I wrinkled my nose at him. In truth, I hadn’t even considered where he got the money for it all. “Payments? You mean like … child support?”
“Something like that, yes. According to my mother, they started coming when I was about five or six years old. Cash began arriving in the mail in an otherwise unmarked envelope with my name on it.”
That sent a chill through me. “And you have no idea who sent it?”
“It’s been the great mystery of my life,” he said, leaning back and sipping on his ale. “My unknown benefactor. I got the feeling that my mother knew who it was, but she never would tell me. It’s what caused me to become an investigative reporter—I grew up with this mystery, so it was natural for me to gravitate toward solving other mysteries.”
My thoughts began to tie themselves in knots. What Harris was saying made a kind of sick sense, but something about his theory didn’t seem quite right, somehow. Something was off.
“I’m sorry, Harris, but I just don’t think—”

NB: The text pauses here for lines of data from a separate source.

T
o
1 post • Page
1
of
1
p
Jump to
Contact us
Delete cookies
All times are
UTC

“It would explain the anonymous payments, though, wouldn’t it? Think about it, Grace. Who else in this town is rich enough to send that kind of money every month for a lifetime, and who else in town would want to cover up an illegitimate child? You have to admit it—this has Alban written all over it.”

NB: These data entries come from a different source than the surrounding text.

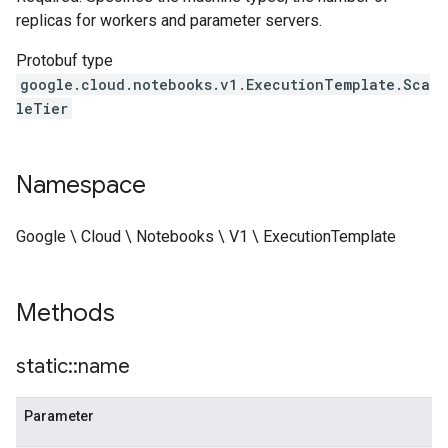
replicas for workers and parameter servers.
Protobuf type
google.cloud.notebooks.v1.ExecutionTemplate.Sca
leTier
Namespace
Google \ Cloud \ Notebooks \ V1 \ ExecutionTemplate
Methods
static
::
name
Parameter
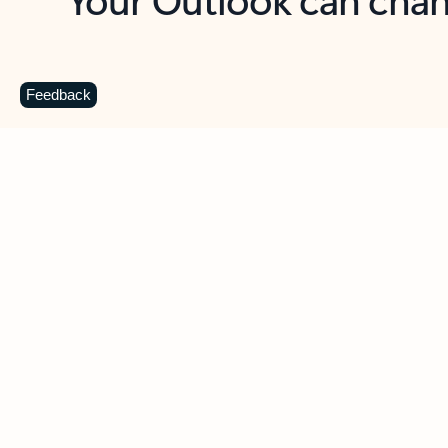
Key benefits
Get more from Outlook
C
Feedback
Together in one place
See everything you need to manage your day in
one view. Easily stay on top of emails, calendars,
contacts, and to-do lists—at home or on the go.
Connect your accounts
Write more effective emails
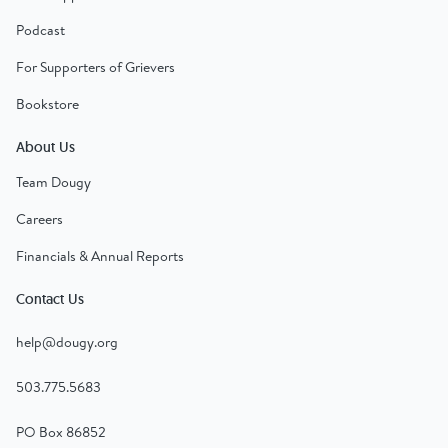
Podcast
For Supporters of Grievers
Bookstore
About Us
Team Dougy
Careers
Financials & Annual Reports
Contact Us
help@dougy.org
503.775.5683
PO Box 86852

I shook my head, intending to deny what he was saying. But somehow, I couldn’t seem to get the words out. Who else, indeed? He was right—it
did
have Alban written all over it.
“Would you be willing to take a DNA test?” he pressed. “That way we’d know for sure.”

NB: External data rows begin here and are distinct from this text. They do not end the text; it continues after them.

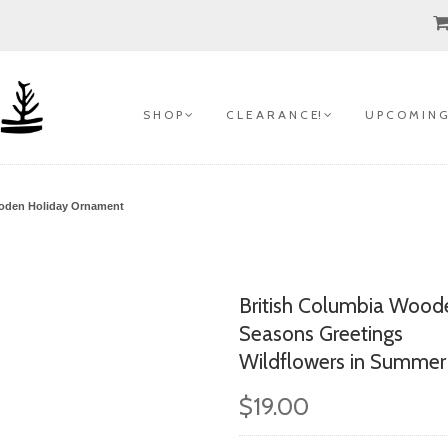
S H O P
C L E A R A N C E!
U P C O M I N G
ooden Holiday Ornament
British Columbia Wood
Seasons Greetings
Wildflowers in Summer
$19.00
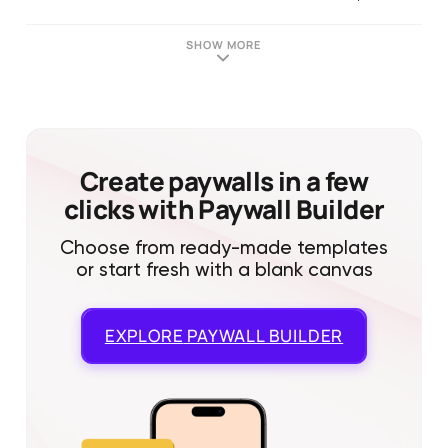
SHOW MORE
Create paywalls in a few
clicks with Paywall Builder
Choose from ready-made templates
or start fresh with a blank canvas
EXPLORE
PAYWALL BUILDER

That crossed a line. Speculating was one thing, but DNA? I recoiled, pushing my chair away from him and standing up. “Not a chance.”
“Grace, this could mean—” Harris started, scrambling to his feet and leaning across the table. “Okay. Let’s dial things back a few notches before this friendly conversation gets out of hand. Sit down, please.”
“This is really poor timing,” I said to him, my words crackling in my throat. “You know Jane’s in the hospital. You know I just lost my mother.”
I wondered if Harris had laid this on me that very day on purpose, specifically because he knew what had happened to Jane. I’d be off my game, and he knew it.
“I’m sorry about the timing,” he said. “I guess—I don’t know. I didn’t think about how hard of a day you’ve already had.”
I studied his face, which was beginning to seem so familiar. The angle of his jaw, the slope of his nose. Could it be? Could Harris Peters be my father’s child?
I shook my head. Something about this whole thing was gnawing at me. There was a disconnect that I couldn’t quite get my mind around, a flaw in his theory that was just beyond my reach. An idea began to take shape in my mind.
“You said you’re still getting the payments, isn’t that right?” I asked Harris.
He nodded. “I am.”
“My dad died twenty years ago,” I told him. “If he were making clandestine payments to an illegitimate child, the payments would’ve stopped then.”
Harris leaned forward in his chair. “I’ve already thought of that. He could have made provisions for me in his will.”
“Impossible,” I said, slapping a hand on the table in front of me. “I was at the reading of his will. I know exactly what was in it, and I can tell you here and now that it didn’t include you or any child other than me and my two brothers, both of whom were gone when my dad died.”
My voice splintered as I thought of Jake and Jimmy, and what they would do to this interloper who was trying to worm his way into our family. And then, as clearly as if one of them had spoken it in my ear, I heard a whisper that illuminated exactly what was gnawing at me about Harris’s theory. In that moment, I knew why it seemed right and yet wrong somehow.
He wasn’t my father’s child. He was my mother’s child. With David Coleville.